Mahamuni’s Unfortunate Voyage
In 1784 it was carried off to Amarapura near Mandalay after Arakan’s conquest. The conquest was completely about capturing the Mahamuni image. King Bodawpaya professed the intention of restoring Buddhism in his new kingdom, desiring the Mahamuni image with all his being. The Pagans tried to capture it centuries earlier unsuccessfully, among others. King Bodawpaya, however, was successful in 1784. It arrived in 3 pieces due to its enormous size. More on this later.
During the next hundred years (in 1879 and 1884) it was damaged by fire and repaired. In 1896, the temple currently in Amarapura on the city limits of Mandalay, was built around the original shrine built by King Bodawpaya in 1791 when he moved the capital there.
Many stories have prevailed over the centuries since the Mahamuni image was moved from Arakan to Amarapura. Some say that the original sank in the river when King Bodawpaya’s army of 10,000 men couldn’t move it. Another legend or tradition says that King Bodawpaya sent wizards to Rakhine (Rakhaing, Arakan) to extract its potency. Sentiments of disrespect placed on the Burmese army for cutting the image into three pieces for transport (now cast in three horizontal sections). And others exist, all calling out the enduring and still unresolved ethnic and regional conflicts in the area.

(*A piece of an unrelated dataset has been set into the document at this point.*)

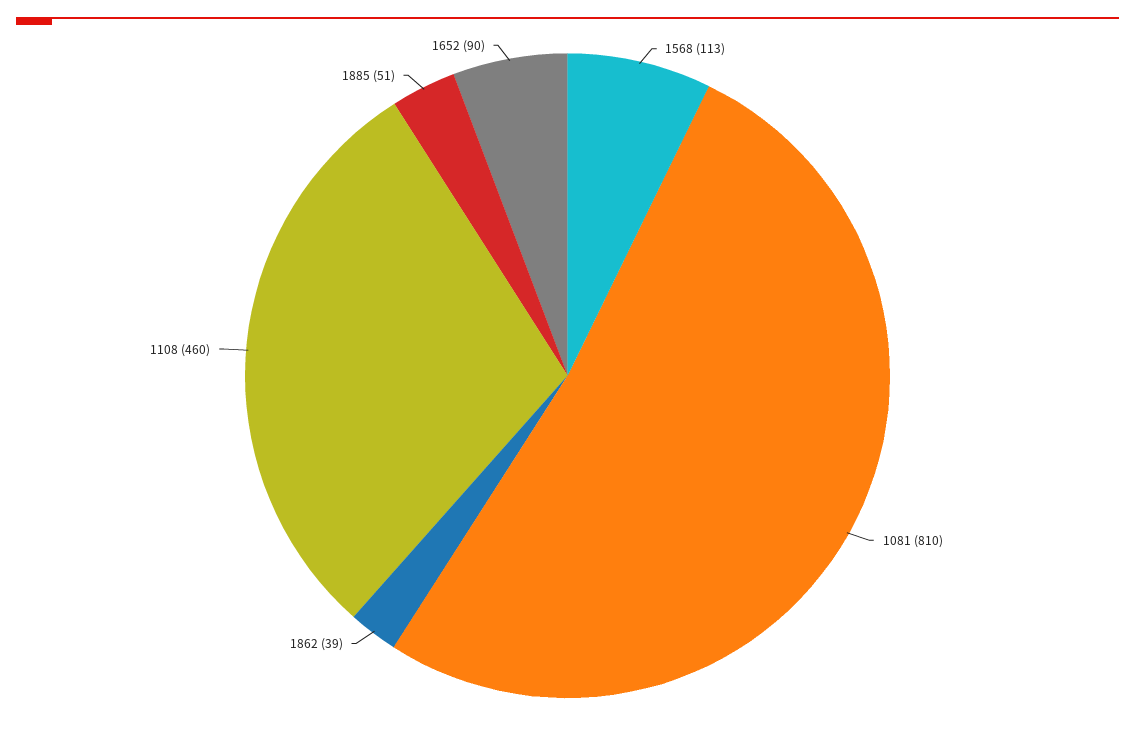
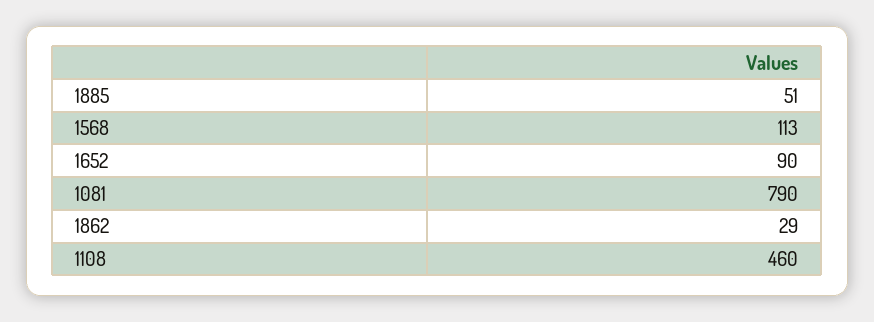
1081: 810 -> 790
1862: 39 -> 29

And so, after this six and a half ton bronze image was floated first by boat down the Kaladan River to the coast, then up the mountains and finally floated upriver on two barges on the Irrawaddy River, reached Amarapura after 30 days. Hence the Mahamuni image was installed in Amarapura on 7 May 1785, and has not been moved since.

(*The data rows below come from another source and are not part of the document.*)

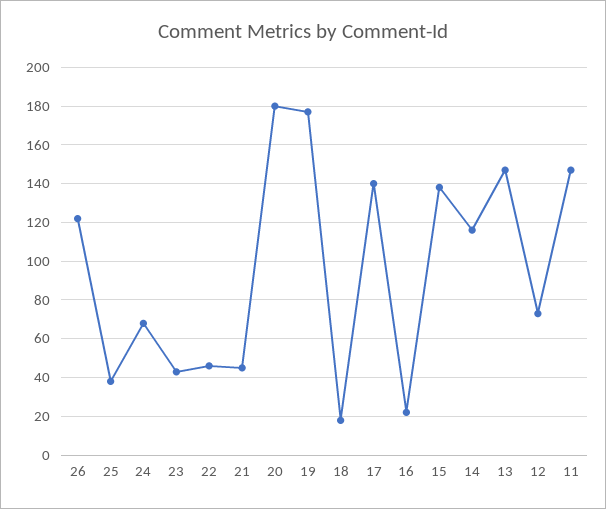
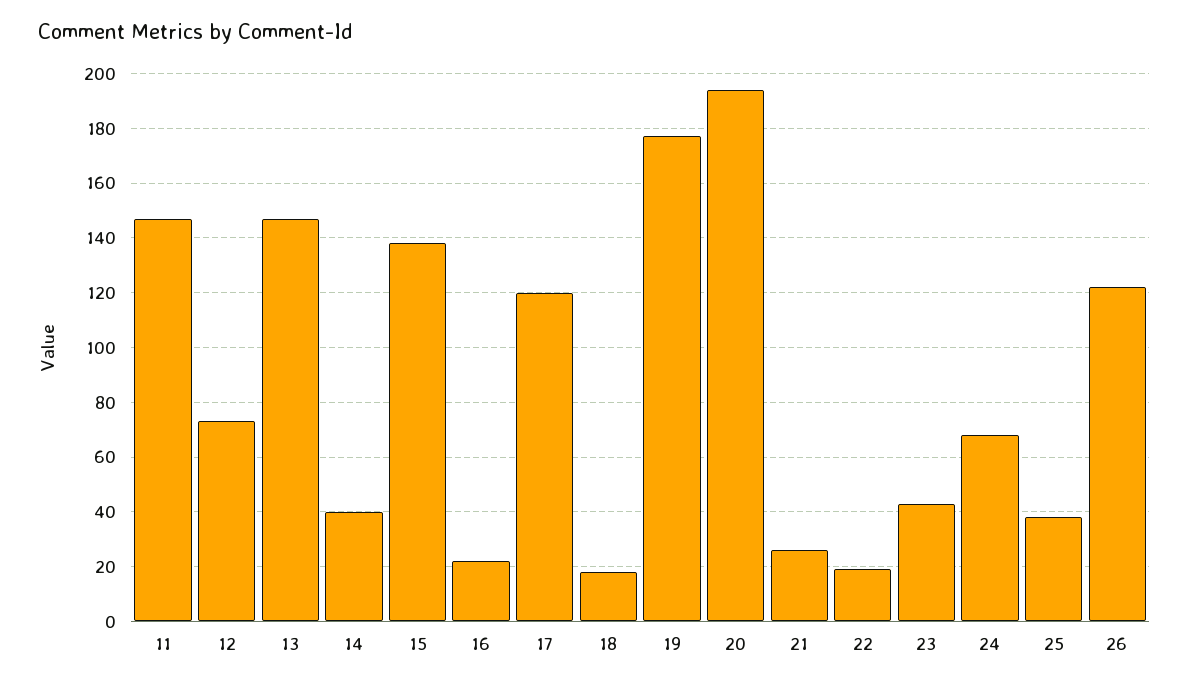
22: 45 -> 20
21: 45 -> 25
20: 180 -> 195
17: 140 -> 120
14: 115 -> 40

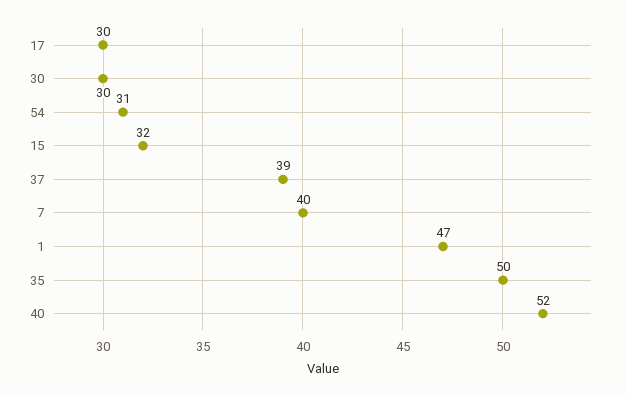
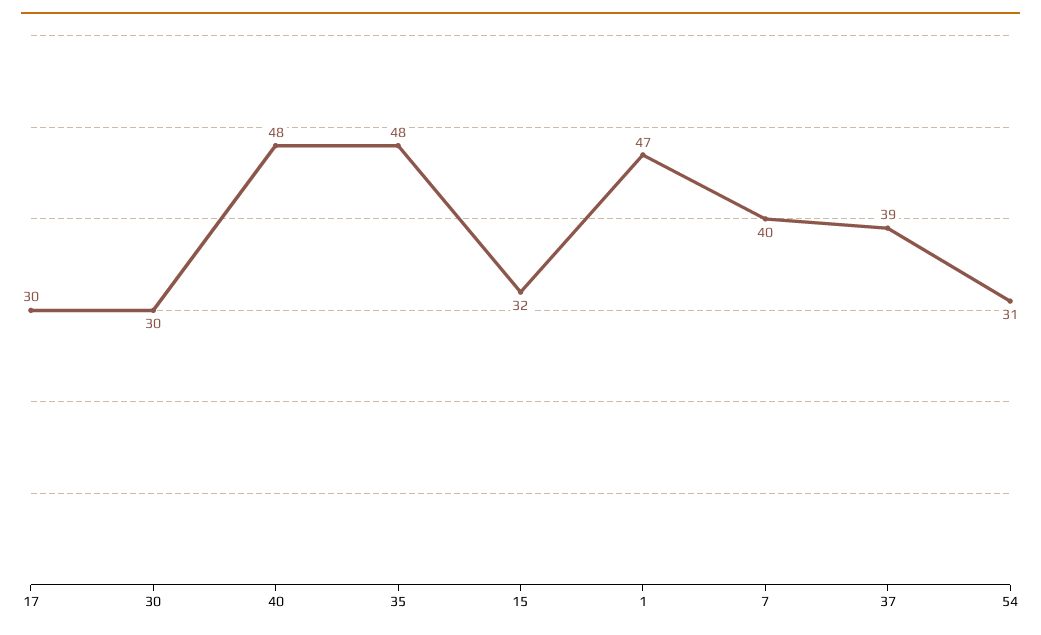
35: 50 -> 48
40: 52 -> 48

The Mahamuni Pagoda Gets Rebuilt
After the fire on 8 April 1884, the wooden temple was destroyed and needed to be rebuilt. Gold plastered to the Mahamuni was melted and was reborn as a large mantle (resempling a monk’s robe) to place over the Buddha image. King Thibaw offered funds to help the restoration. Some wanted the old plan to be built in timber or brick and to employ iron and glass. Brick masonry understandably won out over timber. Hoyne Fox, the Executive Engineer from Yangon won the design which was a hybrid plan, traditional on the top, more European in design at floor level, finished sometime after 1895 when the design was chosen. (Sacred Sites of Burma: Myth and Folklore in an Evolving Spiritual Realm)
Mahamuni and the Generals
The Mahamuni image was believed by the Arakanese, Mon and Burmans to contain a precious stone in its naval that would give anyone who possessed it supernatural powers. In 1996, after Mandalay authorities insisted upon a renovation of the image, a hole appeared mysteriously in the belly of the Buddha. Senior monks investigated and found rumors of two monks with keys being forced by military police to open the building at night.
During a day long meeting to try and get to the bottom of what was going on with the Mahamuni image, a man came into the room and announced that a Buddhist girl had just been raped by a Muslim man. The meeting dispursed, Buddhists ran out to attack the Muslim man at his home. Days of rioting and ransacking of mosques followed in Mandalay and other cities. It was widely believed at the time that military men were posing as monks with their newly shaved shiny heads and their walkie talkies under their robes.
In the meantime, during all of the terrible distraction created by the announcement, the Mahamuni image was patched up and, from what I know, no one became the wiser. As for the rape of the Buddhist girl? It never happened (Christina Fink, Living Silence, p.219).